Minister for Mental Health and Older People, Mary Butler, said, “establishing these new memory services will make sure that there is timely access to both diagnosis and post-diagnostic supports, and a reduction in waiting times. Timely diagnosis is key in the treatment of dementia, and advances in disease-modifying therapies and brain health interventions will be key tools to slow progression of the illness and maintain a person’s quality of life.”

For more complex cases of dementia, new staff are being recruited to the existing Regional Specialist Memory Clinics in St. James’s Hospital and Tallaght University Hospital in Dublin, while new Regional Specialist Memory Clinics will also open in Cork and Galway. Each will perform 500 new assessments per year, and serve a population of one million people in each location. The new personnel are being recruited in line with the staffing recommendations set out in the Model of Care for Dementia, published earlier this year. An Intellectual Disability Memory Service is already operational at Tallaght University Hospital.

Currently there are about 64,000 people living with dementia in Ireland, with this number predicted to double by 2046. Alzheimer’s and vascular dementia are the most common forms.

Market research commissioned by Hidden Hearing found that eight-in-ten adults (83 per cent) in Ireland who are aged over 40 worry about developing dementia. This figure increases to nine-in-ten (89 per cent) amongst those who have a relative with the disease.

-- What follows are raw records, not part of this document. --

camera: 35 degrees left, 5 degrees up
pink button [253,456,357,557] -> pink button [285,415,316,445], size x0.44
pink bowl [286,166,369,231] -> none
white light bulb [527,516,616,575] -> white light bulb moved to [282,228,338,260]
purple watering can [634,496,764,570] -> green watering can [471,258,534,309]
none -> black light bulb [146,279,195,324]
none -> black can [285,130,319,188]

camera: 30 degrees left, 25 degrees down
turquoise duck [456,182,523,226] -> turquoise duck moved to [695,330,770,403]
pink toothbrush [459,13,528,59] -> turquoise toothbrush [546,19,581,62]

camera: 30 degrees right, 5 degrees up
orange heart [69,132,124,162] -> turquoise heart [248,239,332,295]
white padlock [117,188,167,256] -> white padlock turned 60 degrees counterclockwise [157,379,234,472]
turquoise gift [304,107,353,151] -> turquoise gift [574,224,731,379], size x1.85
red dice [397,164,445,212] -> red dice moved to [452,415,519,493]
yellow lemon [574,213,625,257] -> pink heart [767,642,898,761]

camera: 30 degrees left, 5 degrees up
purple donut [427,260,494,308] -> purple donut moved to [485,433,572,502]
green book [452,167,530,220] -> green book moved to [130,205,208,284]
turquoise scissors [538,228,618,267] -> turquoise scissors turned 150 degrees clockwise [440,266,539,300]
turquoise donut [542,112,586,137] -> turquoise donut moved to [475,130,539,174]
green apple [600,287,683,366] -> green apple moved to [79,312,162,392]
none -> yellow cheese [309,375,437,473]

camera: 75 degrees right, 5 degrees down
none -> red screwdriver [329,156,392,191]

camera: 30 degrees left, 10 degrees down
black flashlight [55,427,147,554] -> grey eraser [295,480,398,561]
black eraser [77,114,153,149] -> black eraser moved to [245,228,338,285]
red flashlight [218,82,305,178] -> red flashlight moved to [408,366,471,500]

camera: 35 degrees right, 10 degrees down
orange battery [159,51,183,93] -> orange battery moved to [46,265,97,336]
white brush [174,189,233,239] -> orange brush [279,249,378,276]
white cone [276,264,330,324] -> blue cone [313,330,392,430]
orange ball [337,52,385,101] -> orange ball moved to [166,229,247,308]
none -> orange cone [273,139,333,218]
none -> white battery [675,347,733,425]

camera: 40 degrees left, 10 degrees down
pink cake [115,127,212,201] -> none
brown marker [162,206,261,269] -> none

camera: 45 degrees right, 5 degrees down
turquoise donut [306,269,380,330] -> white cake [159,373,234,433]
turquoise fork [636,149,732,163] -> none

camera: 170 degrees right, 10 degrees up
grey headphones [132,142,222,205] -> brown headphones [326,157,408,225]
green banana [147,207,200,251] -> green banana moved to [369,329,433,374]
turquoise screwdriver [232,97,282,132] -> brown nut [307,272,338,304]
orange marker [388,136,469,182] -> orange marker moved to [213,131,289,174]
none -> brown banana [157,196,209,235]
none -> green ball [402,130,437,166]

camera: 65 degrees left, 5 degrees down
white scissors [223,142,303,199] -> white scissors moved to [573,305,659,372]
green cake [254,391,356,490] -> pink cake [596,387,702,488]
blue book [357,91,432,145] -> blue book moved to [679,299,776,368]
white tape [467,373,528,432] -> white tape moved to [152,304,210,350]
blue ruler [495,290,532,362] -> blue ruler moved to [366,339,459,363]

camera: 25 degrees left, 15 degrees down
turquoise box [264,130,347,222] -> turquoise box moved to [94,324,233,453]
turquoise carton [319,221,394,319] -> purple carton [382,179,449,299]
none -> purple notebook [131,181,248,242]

Almost one-third of respondents (29 per cent), were unaware that dementia and Alzheimer’s disease are not purely genetic, wrongly assuming a parent or family member with a dementia diagnosis means a younger relative will automatically get it.

Health psychologist and a neuroscientist Dr Sabina Brennan said that, while inheriting the APOE 4 gene increases a person’s risk of Alzheimer’s, some people with the gene never develop the disease, saying, “it is important not to catastrophise. Chronic stress and depression can similarly impair cognitive functioning. Adopting a healthy lifestyle is the best way to reduce the risk of developing dementia, and to delay onset, even for those who are genetically predisposed.”